To do >> Extract verbatim the lines of the records from the one containing "List the series" through the one containing "Performance (Рп), Rating (Рейт.)", both included.

Exercise materials >>
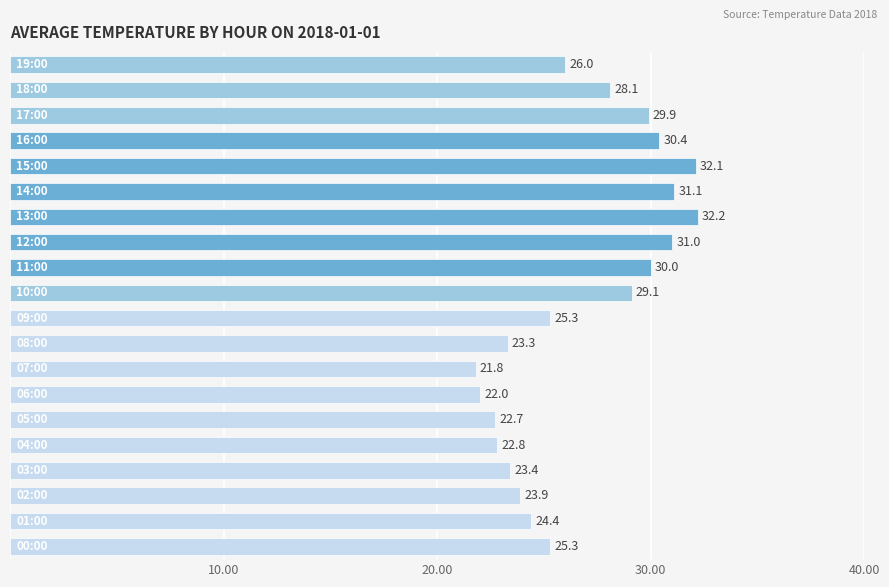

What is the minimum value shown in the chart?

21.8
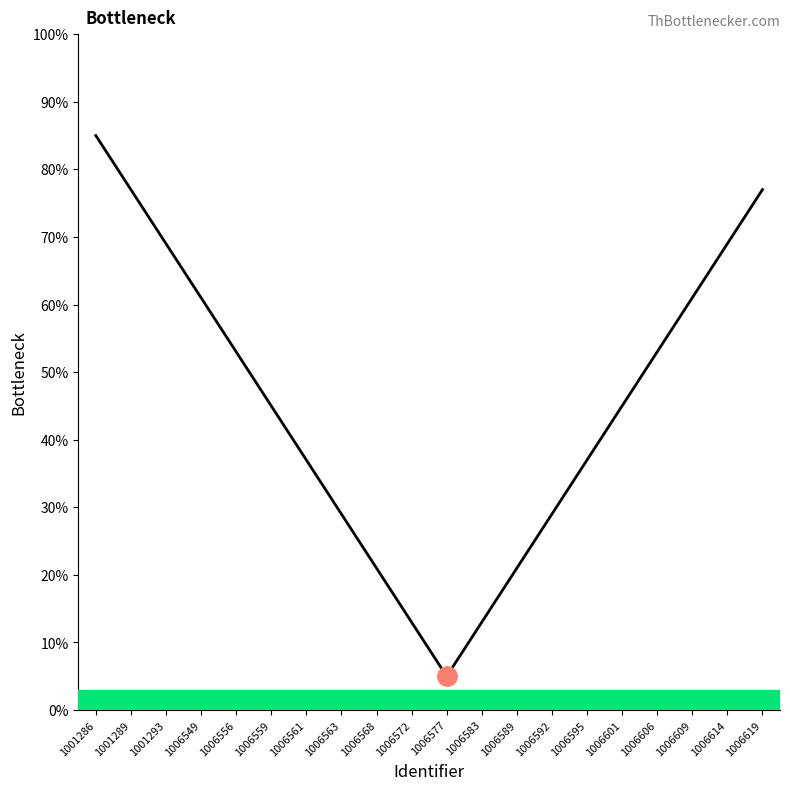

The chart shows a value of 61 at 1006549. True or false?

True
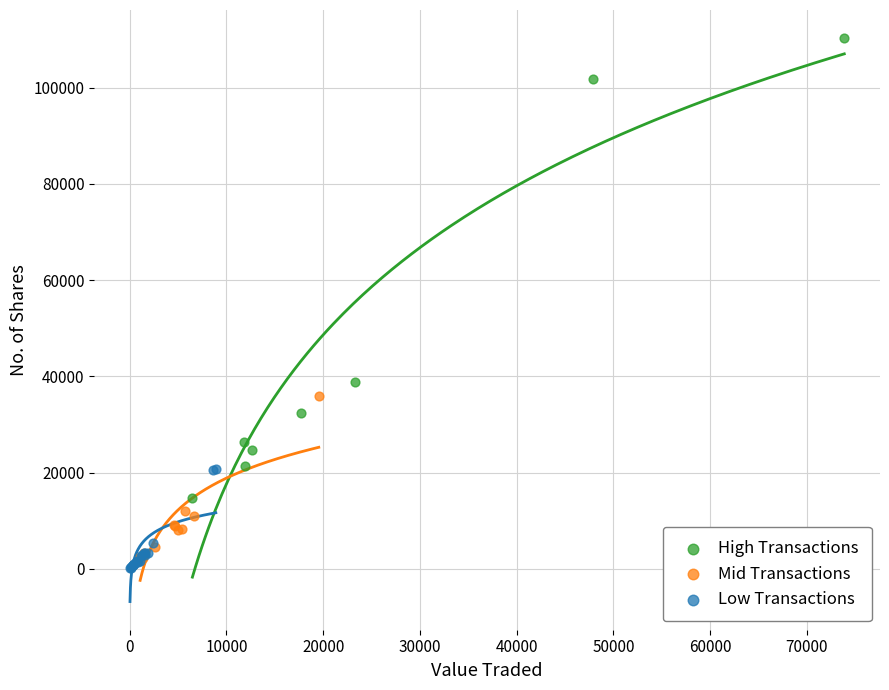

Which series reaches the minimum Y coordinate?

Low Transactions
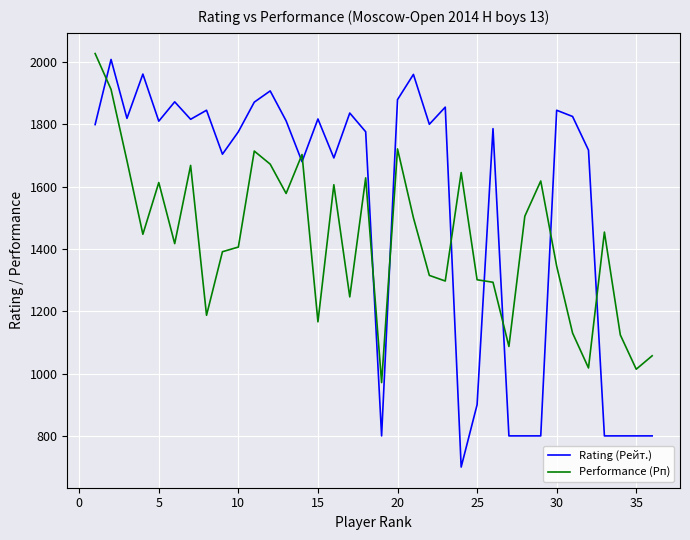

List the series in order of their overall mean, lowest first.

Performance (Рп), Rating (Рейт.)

--

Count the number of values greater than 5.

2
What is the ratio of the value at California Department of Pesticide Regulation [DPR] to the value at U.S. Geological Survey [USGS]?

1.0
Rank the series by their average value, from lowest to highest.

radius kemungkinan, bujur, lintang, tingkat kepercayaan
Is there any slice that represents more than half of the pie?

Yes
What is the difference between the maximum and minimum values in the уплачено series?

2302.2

Reply to the task >>
List the series in order of their overall mean, lowest first.

Performance (Рп), Rating (Рейт.)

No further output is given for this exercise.